- Opening Delimiter -

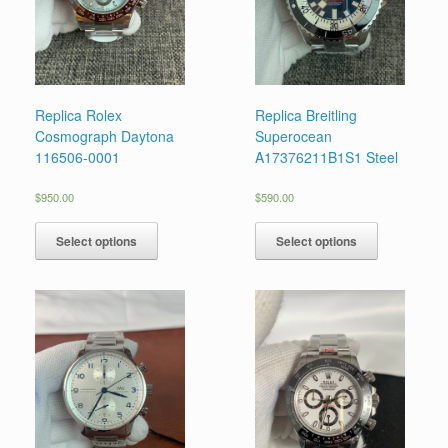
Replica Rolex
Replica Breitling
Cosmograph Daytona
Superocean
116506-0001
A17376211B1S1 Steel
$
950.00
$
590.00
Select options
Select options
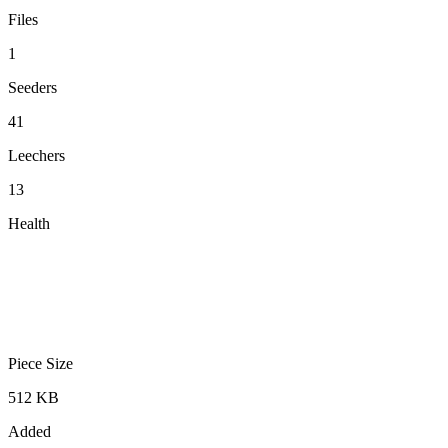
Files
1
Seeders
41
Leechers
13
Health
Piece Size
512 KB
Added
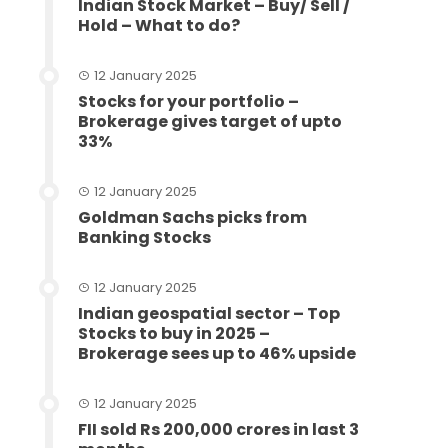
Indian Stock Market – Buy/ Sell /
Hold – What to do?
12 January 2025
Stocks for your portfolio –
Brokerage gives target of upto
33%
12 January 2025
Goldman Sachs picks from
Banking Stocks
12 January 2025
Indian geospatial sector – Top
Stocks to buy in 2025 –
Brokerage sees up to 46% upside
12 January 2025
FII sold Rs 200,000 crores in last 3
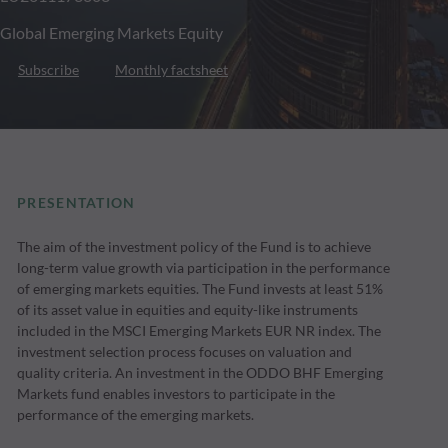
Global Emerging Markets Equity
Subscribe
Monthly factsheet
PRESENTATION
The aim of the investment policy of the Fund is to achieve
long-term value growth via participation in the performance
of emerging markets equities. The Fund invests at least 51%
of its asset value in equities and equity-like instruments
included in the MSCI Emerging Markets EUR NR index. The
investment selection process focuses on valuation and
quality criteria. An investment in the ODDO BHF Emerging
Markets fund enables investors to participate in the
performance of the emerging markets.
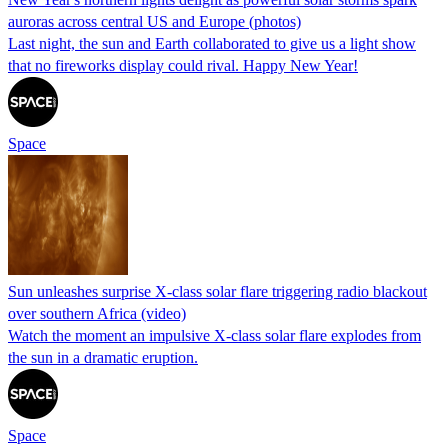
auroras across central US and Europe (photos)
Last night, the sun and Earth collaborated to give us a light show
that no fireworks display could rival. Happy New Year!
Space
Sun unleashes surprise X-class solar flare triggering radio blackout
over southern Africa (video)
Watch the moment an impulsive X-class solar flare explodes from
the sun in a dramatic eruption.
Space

- Closing Delimiter -

Your instructions:
From the first line to the last, copy the records above exactly and drop any pictures.

Response to this task:
Replica Rolex
Replica Breitling
Cosmograph Daytona
Superocean
116506-0001
A17376211B1S1 Steel
$
950.00
$
590.00
Select options
Select options
Files
1
Seeders
41
Leechers
13
Health
Piece Size
512 KB
Added
Indian Stock Market – Buy/ Sell /
Hold – What to do?
12 January 2025
Stocks for your portfolio –
Brokerage gives target of upto
33%
12 January 2025
Goldman Sachs picks from
Banking Stocks
12 January 2025
Indian geospatial sector – Top
Stocks to buy in 2025 –
Brokerage sees up to 46% upside
12 January 2025
FII sold Rs 200,000 crores in last 3
Global Emerging Markets Equity
Subscribe
Monthly factsheet
PRESENTATION
The aim of the investment policy of the Fund is to achieve
long-term value growth via participation in the performance
of emerging markets equities. The Fund invests at least 51%
of its asset value in equities and equity-like instruments
included in the MSCI Emerging Markets EUR NR index. The
investment selection process focuses on valuation and
quality criteria. An investment in the ODDO BHF Emerging
Markets fund enables investors to participate in the
performance of the emerging markets.
auroras across central US and Europe (photos)
Last night, the sun and Earth collaborated to give us a light show
that no fireworks display could rival. Happy New Year!
Space
Sun unleashes surprise X-class solar flare triggering radio blackout
over southern Africa (video)
Watch the moment an impulsive X-class solar flare explodes from
the sun in a dramatic eruption.
Space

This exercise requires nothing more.